Seven demonstrators involved in the two-week-old Minneapolis protest against corporate America were arrested Thursday for blocking traffic in front of the U.S. Bank building.

It was the first instance of multiple arrests since OccupyMN began Oct. 7 in solidarity with the Occupy Wall Street demonstration in New York City.

Chanting "Stop foreclosures now!" protesters erected tents in the intersection of 6th Street and 2nd Avenue S., causing police to reroute traffic. When seven refused to move after about an hour of sitting in the street, they were led away by police and charged with misdemeanors.

The arrests culminated a day of confrontations that began on the other side of the building, across 3rd Avenue S. from OccupyMN's encampment on the plaza outside the Hennepin County Government Center. About 100 demonstrators set up four small tents that were plastic sheeting placed over a simple wood frame on the sidewalk in front of U.S. Bank's plaza.

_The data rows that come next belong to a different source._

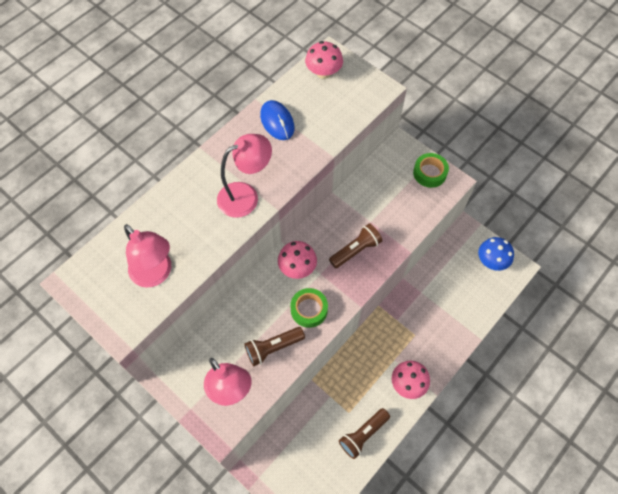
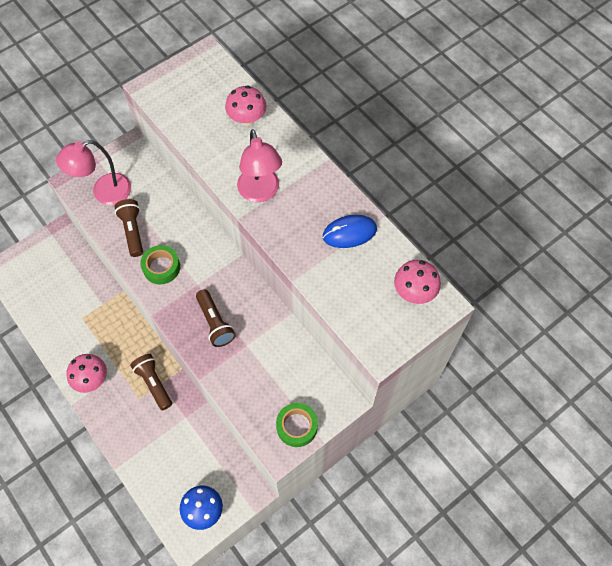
camera: 100 degrees right, 0 degrees up
pink lamp [124,224,171,287] -> none
pink mushroom [278,241,317,279] -> pink mushroom moved to [225,85,267,125]
brown flashlight [339,408,390,459] -> brown flashlight moved to [130,354,172,410]

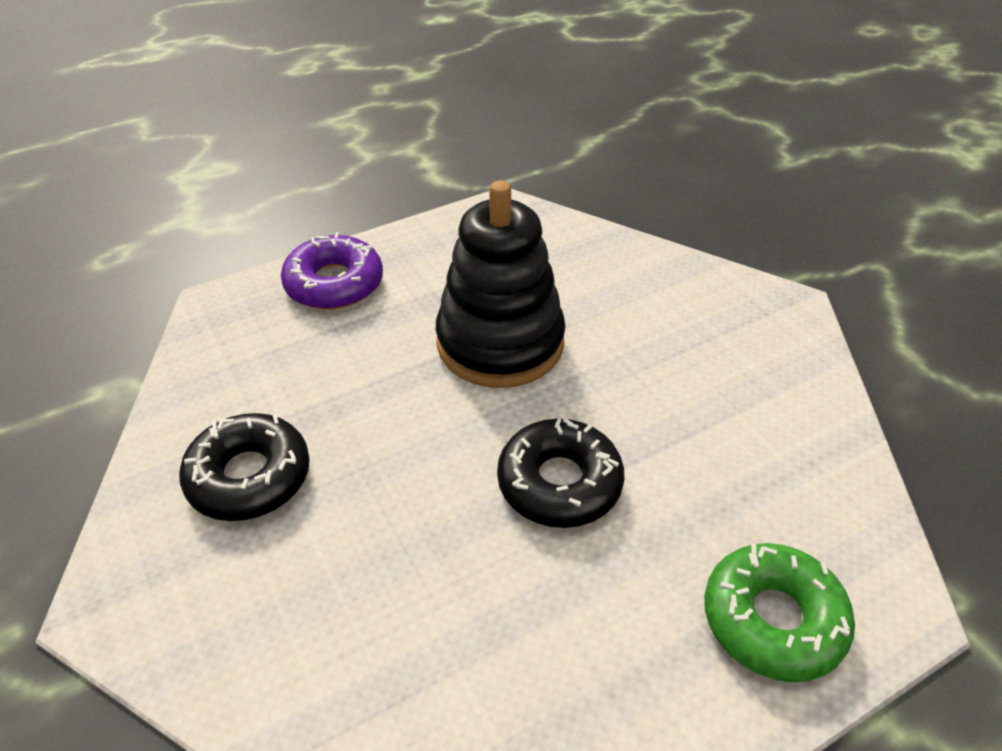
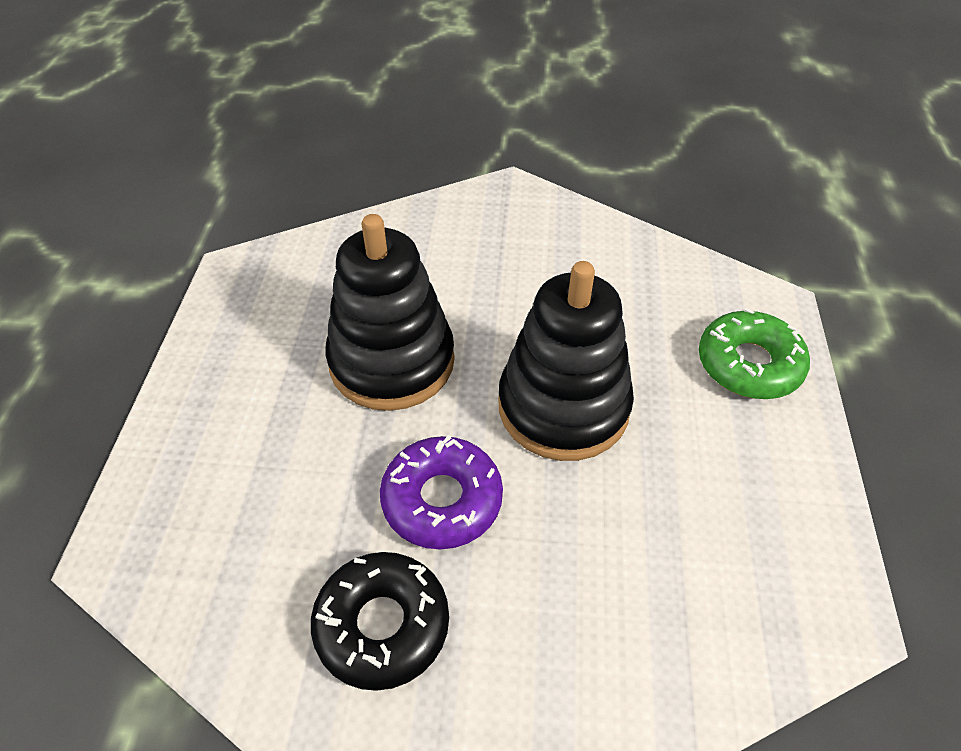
camera: 55 degrees left, 5 degrees up
purple donut [281,232,383,310] -> purple donut moved to [380,435,503,549]
black donut [497,418,624,528] -> black stacking toy [498,261,634,461]

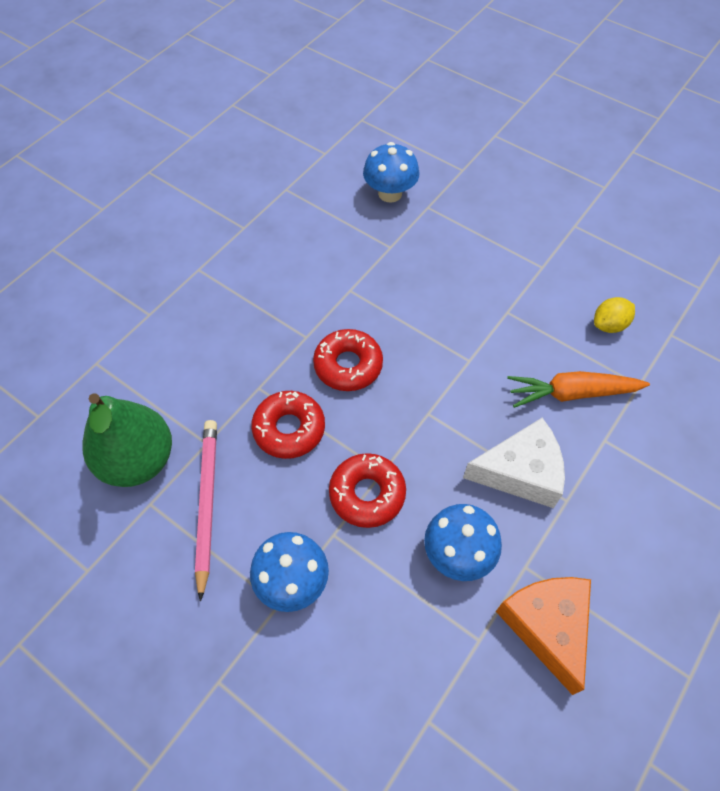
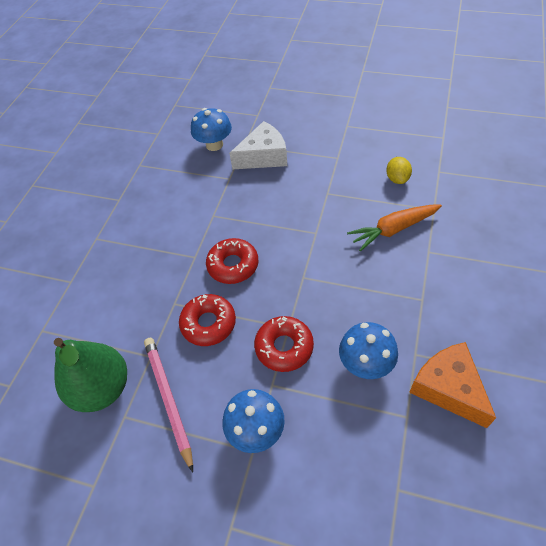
camera: 15 degrees left, 5 degrees down
white cheese [463,418,565,508] -> white cheese moved to [229,121,287,170]
yellow lemon [594,297,635,333] -> yellow lemon turned 45 degrees counterclockwise [386,157,412,184]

Then they picked up the tents and marched to the other side of the building, where they set them up in the intersection. Minneapolis police dismantled three of the tents, but the protesters then set up a small camping tent. Sgt. Gary Nelson announced that protesters who did not leave the intersection would be arrested.

Most of the protesters moved to the curb. Seven who stayed inside the tents were handcuffed and arrested. They did not resist. Four listed Minneapolis home addresses, two live in St. Louis Park and one lives in St. Paul.

In a statement before the arrests, Tom Joyce, a U.S. Bank spokesman, said, "We understand that in these challenging times, many are concerned about the economy and continued high unemployment."

He called foreclosure "the last option for borrowers and the bank. We've worked with thousands of borrowers across the country on modifying their mortgages to help them manage their payments."

OccupyMN issued its own statement after the arrests: "The corruption of Wall Street and the big banks is responsible for our country's economic recession and the foreclosure crisis. ... We want our houses back."